The UCHealth Structural Heart and Valve Clinic Anschutz Medical Campus at University of Colorado Hospital in metro Denver is a multidisciplinary initiative that pools the hospital’s strengths in imaging, as well as interventional and surgical procedures.
The clinic offers patients and families an opportunity to meet in one place and at one time with specialists in a variety of disciplines to discuss options, weigh risks, ask questions and make better, informed decisions about repairing or replacing leaky, narrowed or diseased heart valves.
Model of care
A collaborative model of care
The rapid march of technology favors a collaborative model, says John Carroll, MD, director of cardiac interventions at UCH. “It’s relatively rare for specialists to see patients together. But there haven’t been many choices before,” he noted. “Valvular heart disease was predominantly a group of conditions that needed open-heart surgery.”
The advent of devices like the WATCHMAN™ Device, a left atrial appendage closure device that eliminates the need for long-term warfarin therapy for those with atrial fibrillation, the MitraClip®, a tiny, catheter-delivered clip that closes leaky mitral valves, and the investigational transcatheter aortic valve mean patients have more therapeutic options, Carroll added.

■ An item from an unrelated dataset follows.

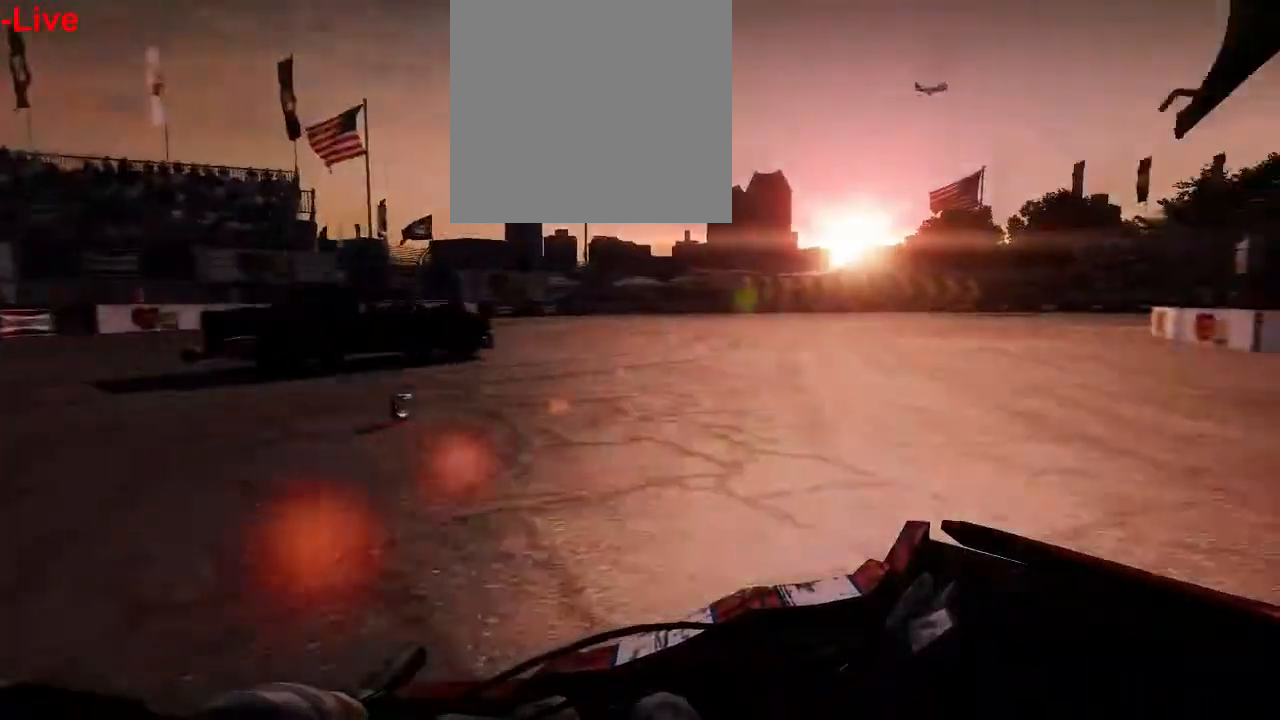
{"dt_ms": 500, "buttons": ["X"], "left_stick": "center", "events": [[33, "left_stick", "left"], [100, "left_stick", "center"], [367, "R1", "up"], [367, "X", "down"]]}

Yet more options mean patients need the expertise of both interventionists and surgeons to evaluate which is best for them.
More time with specialists
A typical Valve Clinic visit is two hours, double the time of a regular visit. “It promotes the idea that patients and families can ask questions that they might not ask in a hurried environment where the physician is in and out in 15 or 30 minutes,” Carroll said.
The TAVR program
The expert team at the Valve Clinic was one of the first heart programs in the country to perform transcatheter aortic valve replacement (TAVR) – a cutting-edge, minimally-invasive procedure that replaces damaged aortic valves in patients who are too sick for open-heart surgery.
While there are some surgical components to the procedure, they are minimal and less invasive than open-heart surgery, thereby reducing the recovery time required.